Michael Wertli: «Baukosten immer noch auf hohem Niveau»
«Ein Rückgang des Zinsniveaus und damit auch der Hypothekarzinsen sorgt dafür, dass der Referenzzinssatz für Mietobjekte nicht mehr weiter steigt. Dies sorgt wiederum für eine leichte Entlastung bei den in den letzten Monaten spürbar gestiegenen Mietpreisen», sagt Michael Wertli, Regionalleiter der Aargauischen Kantonalbank in Wohlen. Inwiefern Wohneigentum in der Gesamtrechnung tatsächlich erschwinglicher geworden sei, werde sich zeigen. «Die Preisanstiege am Immobilienmarkt in den letzten drei Jahren waren doch enorm und die Baukosten befinden sich ebenfalls immer noch auf hohem Niveau. So gesehen helfen tiefere Hypothekarzinsen. Aber die Gesamtfinanzierungskosten dürften, wenn überhaupt, nur wenig sinken.»

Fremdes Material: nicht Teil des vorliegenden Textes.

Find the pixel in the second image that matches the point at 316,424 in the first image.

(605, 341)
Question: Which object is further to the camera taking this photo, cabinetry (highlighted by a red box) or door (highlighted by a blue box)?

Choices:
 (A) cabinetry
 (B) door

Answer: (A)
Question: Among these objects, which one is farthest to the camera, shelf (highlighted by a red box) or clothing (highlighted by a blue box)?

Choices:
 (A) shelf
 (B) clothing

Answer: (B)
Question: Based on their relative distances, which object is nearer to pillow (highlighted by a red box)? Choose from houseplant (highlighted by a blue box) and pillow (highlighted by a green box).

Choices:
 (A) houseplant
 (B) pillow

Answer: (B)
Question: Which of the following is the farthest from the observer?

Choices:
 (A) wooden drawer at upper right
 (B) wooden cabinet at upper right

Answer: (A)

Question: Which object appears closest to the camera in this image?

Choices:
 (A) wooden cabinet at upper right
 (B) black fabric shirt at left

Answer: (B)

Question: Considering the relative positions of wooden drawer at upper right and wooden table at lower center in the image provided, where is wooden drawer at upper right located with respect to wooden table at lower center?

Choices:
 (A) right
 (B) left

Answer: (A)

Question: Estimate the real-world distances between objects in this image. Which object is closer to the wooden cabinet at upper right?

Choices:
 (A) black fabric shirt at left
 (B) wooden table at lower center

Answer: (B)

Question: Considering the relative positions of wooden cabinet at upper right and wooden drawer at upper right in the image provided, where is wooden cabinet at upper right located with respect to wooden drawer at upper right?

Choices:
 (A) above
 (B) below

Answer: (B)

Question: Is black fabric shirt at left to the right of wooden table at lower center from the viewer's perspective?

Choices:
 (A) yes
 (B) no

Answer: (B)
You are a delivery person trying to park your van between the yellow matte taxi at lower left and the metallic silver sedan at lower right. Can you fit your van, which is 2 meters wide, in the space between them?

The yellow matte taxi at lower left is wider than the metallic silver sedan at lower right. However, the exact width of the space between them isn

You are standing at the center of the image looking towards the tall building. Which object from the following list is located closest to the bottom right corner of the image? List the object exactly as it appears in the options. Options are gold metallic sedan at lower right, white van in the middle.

Erich Füglistaler: «Überhitzung hat sich abgekühlt»
Die sinkende Tendenz bei den Hypothekarzinsen werde dazu beitragen, «dass die Bautätigkeit zunimmt und wieder mehr Wohnraum geschaffen wird. Das ist für das Freiamt wichtig», sagt Erich Füglistaler, Vorsitzender der Bankleitung der Raiffeisenbank Wohlen. Auch werde der Kauf von Wohneigentum «sicherlich wieder attraktiver als Wohnen zur Miete», so Füglistaler weiter. «Denn mit den Zinserhöhungen ab Anfang 2022 hatte sich die Überhitzung des boomenden Immobilienmarktes im Freiamt deutlich abgekühlt.» Füglistaler ist überzeugt davon, dass die «anhaltend hohe Zuwanderung und die Bauflaute die Wohnungsknappheit verschärfte, was die Mietpreise in die Höhe trieb.
Dagegen betont Reto Huenerwadel, Ökonom und Direktor des Bereichs Marktleistungen bei der Hypothekarbank Lenzburg AG, dass mit den Zinsen auch die Finanzierungskosten sinken.
Huenerwald: «Häusermarkt bleibt angespannt»
Huenerwadel weiter: «Aber die Immobilienpreise steigen gleichzeitig weiter an. Man dürfte erwarten, dass mit den sinkenden Finanzierungskosten die Nachfrage angekurbelt wird und die Preise für Eigenheime weiter steigen werden.» Laut Huenerwadel profitieren von den sinkenden Hypozinsen die bestehenden Immobilienbesitzer. «Wer hingegen eine Immobilie kaufen will, bekommt auch die steigenden Preise zu spüren und profitiert von den sinkenden Hypothekarzinsen weniger stark oder gar nicht. Die Situation auf dem Häusermarkt bleibt damit weiterhin angespannt.»
Und noch bitte eine Prognose von den drei Experten: Wo liegt der Hypothekarzins mittel- und langfristig?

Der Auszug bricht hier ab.